Here, as the University admits (Opp. at 11:15-18), the question is whether the dominant purpose of the communication to Provost Armstrong was to facilitate an attorney client communication between Mr. Zukofsky and the General Counsel. That is, the Court must determine whether the exception to the privilege for documents with a dual purposes applies in this case. Holm, 42 Cal.2d 500, 507 (the trial court must determine whether the "dual purpose" exception to the privilege applies). A review of the documents should not be required because the University has not met its burden of establishing that the dominant purpose for Mr. Zukofsky sending memos to Provost Armstrong was to seek legal advice. However, if the Court does find that it needs to review the documents to determine whether they come under the "dominant purpose" exception, a determination may be made by reviewing the documents themselves, since the contents of the documents will likely be dispositive of the issue. Cornish v. Superior Court, 209 Cal.App.3d 467, 480 (1989) ("[t]he rule does not preclude the court from reviewing the facts asserted as the basis for the privilege").
IV. CONCLUSION.
For all of the foregoing reasons, plaintiffs' motion should be granted and the University should be ordered to produce the memos from Mr. Zukofsky to Provost Armstrong.

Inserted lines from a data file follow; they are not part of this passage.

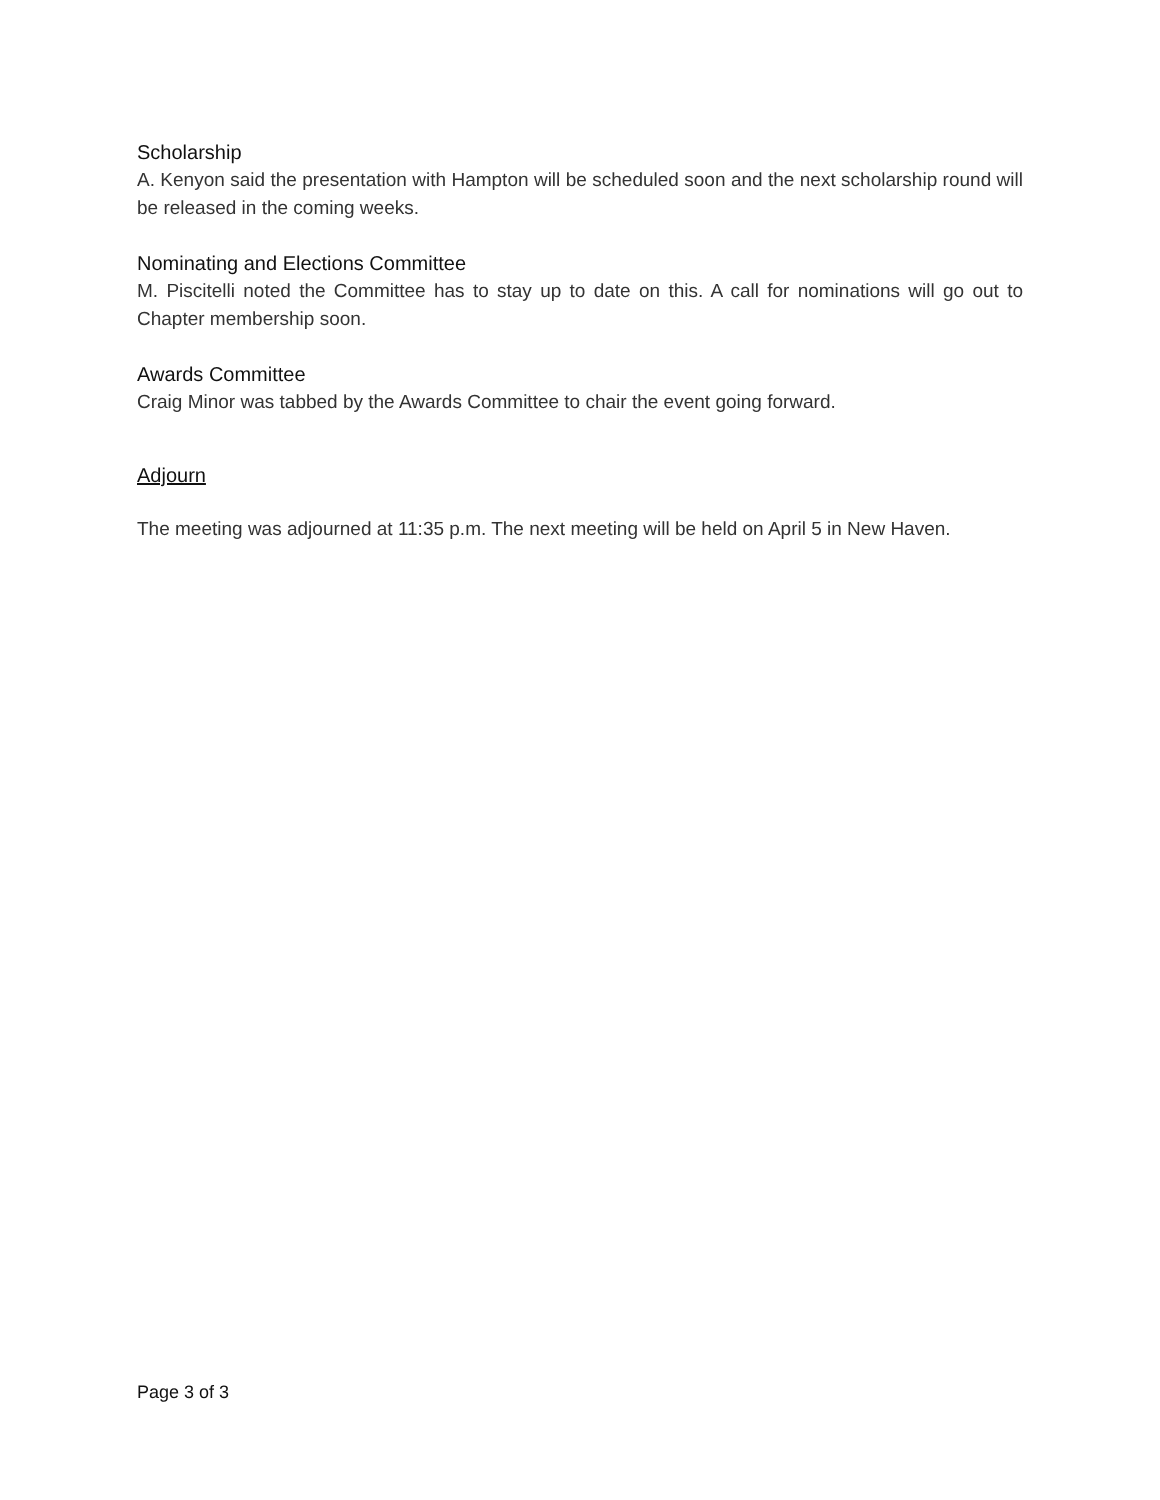Scholarship
A. Kenyon said the presentation with Hampton will be scheduled soon and the next scholarship round will be released in the coming weeks.
Nominating and Elections Committee
M. Piscitelli noted the Committee has to stay up to date on this. A call for nominations will go out to Chapter membership soon.
Awards Committee
Craig Minor was tabbed by the Awards Committee to chair the event going forward.
Adjourn
The meeting was adjourned at 11:35 p.m. The next meeting will be held on April 5 in New Haven.
Page 3 of 3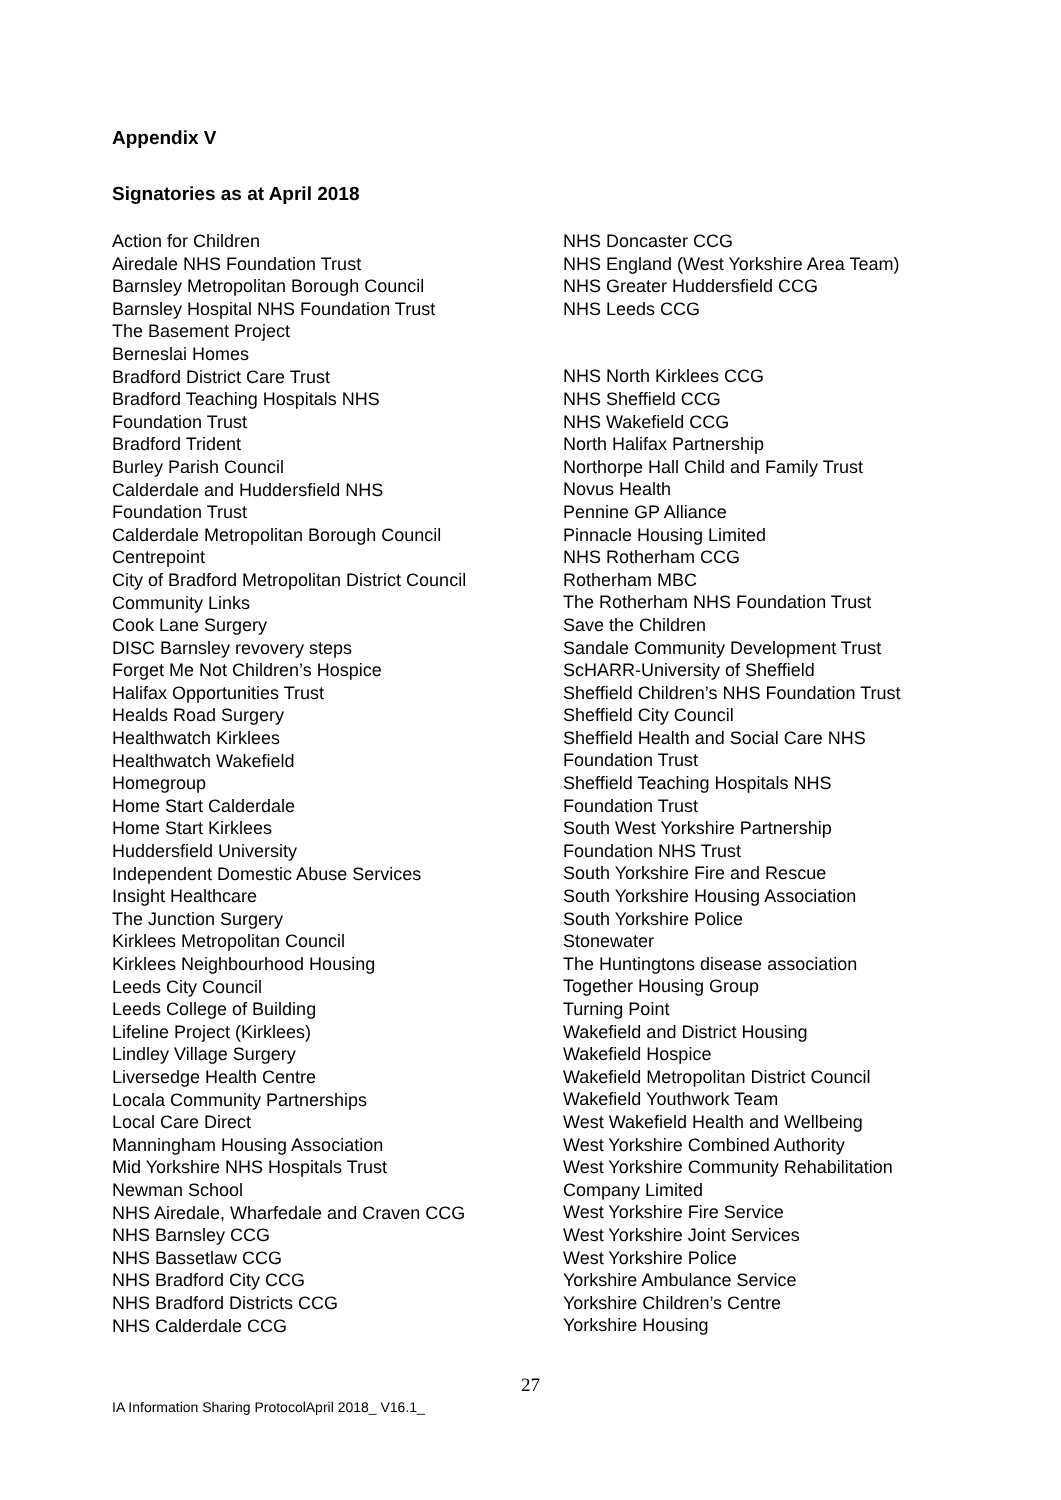Appendix V
Signatories as at April 2018
Action for Children
Airedale NHS Foundation Trust
Barnsley Metropolitan Borough Council
Barnsley Hospital NHS Foundation Trust
The Basement Project
Berneslai Homes
Bradford District Care Trust
Bradford Teaching Hospitals NHS
Foundation Trust
Bradford Trident
Burley Parish Council
Calderdale and Huddersfield NHS
Foundation Trust
Calderdale Metropolitan Borough Council
Centrepoint
City of Bradford Metropolitan District Council
Community Links
Cook Lane Surgery
DISC Barnsley revovery steps
Forget Me Not Children’s Hospice
Halifax Opportunities Trust
Healds Road Surgery
Healthwatch Kirklees
Healthwatch Wakefield
Homegroup
Home Start Calderdale
Home Start Kirklees
Huddersfield University
Independent Domestic Abuse Services
Insight Healthcare
The Junction Surgery
Kirklees Metropolitan Council
Kirklees Neighbourhood Housing
Leeds City Council
Leeds College of Building
Lifeline Project (Kirklees)
Lindley Village Surgery
Liversedge Health Centre
Locala Community Partnerships
Local Care Direct
Manningham Housing Association
Mid Yorkshire NHS Hospitals Trust
Newman School
NHS Airedale, Wharfedale and Craven CCG
NHS Barnsley CCG
NHS Bassetlaw CCG
NHS Bradford City CCG
NHS Bradford Districts CCG
NHS Calderdale CCG
NHS Doncaster CCG
NHS England (West Yorkshire Area Team)
NHS Greater Huddersfield CCG
NHS Leeds CCG
NHS North Kirklees CCG
NHS Sheffield CCG
NHS Wakefield CCG
North Halifax Partnership
Northorpe Hall Child and Family Trust
Novus Health
Pennine GP Alliance
Pinnacle Housing Limited
NHS Rotherham CCG
Rotherham MBC
The Rotherham NHS Foundation Trust
Save the Children
Sandale Community Development Trust
ScHARR-University of Sheffield
Sheffield Children’s NHS Foundation Trust
Sheffield City Council
Sheffield Health and Social Care NHS
Foundation Trust
Sheffield Teaching Hospitals NHS
Foundation Trust
South West Yorkshire Partnership
Foundation NHS Trust
South Yorkshire Fire and Rescue
South Yorkshire Housing Association
South Yorkshire Police
Stonewater
The Huntingtons disease association
Together Housing Group
Turning Point
Wakefield and District Housing
Wakefield Hospice
Wakefield Metropolitan District Council
Wakefield Youthwork Team
West Wakefield Health and Wellbeing
West Yorkshire Combined Authority
West Yorkshire Community Rehabilitation
Company Limited
West Yorkshire Fire Service
West Yorkshire Joint Services
West Yorkshire Police
Yorkshire Ambulance Service
Yorkshire Children’s Centre
Yorkshire Housing
27
IA Information Sharing ProtocolApril 2018_ V16.1_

KATTEN MUCHIN ZAVIS & WEITZMAN
By: E. Randol Schoenberg
Attorneys for Plaintiffs
fn.1 This motion does not concern the actual copies of the documents sent to the General Counsel, which may or may not be privileged (depending on the content). Here, the University is attempting to use the fact that copies were sent to the General Counsel to cloak the documents in Provost Armstrong's possession which are communications between Mr. Zukofsky and Provost Armstrong. This cannot be done.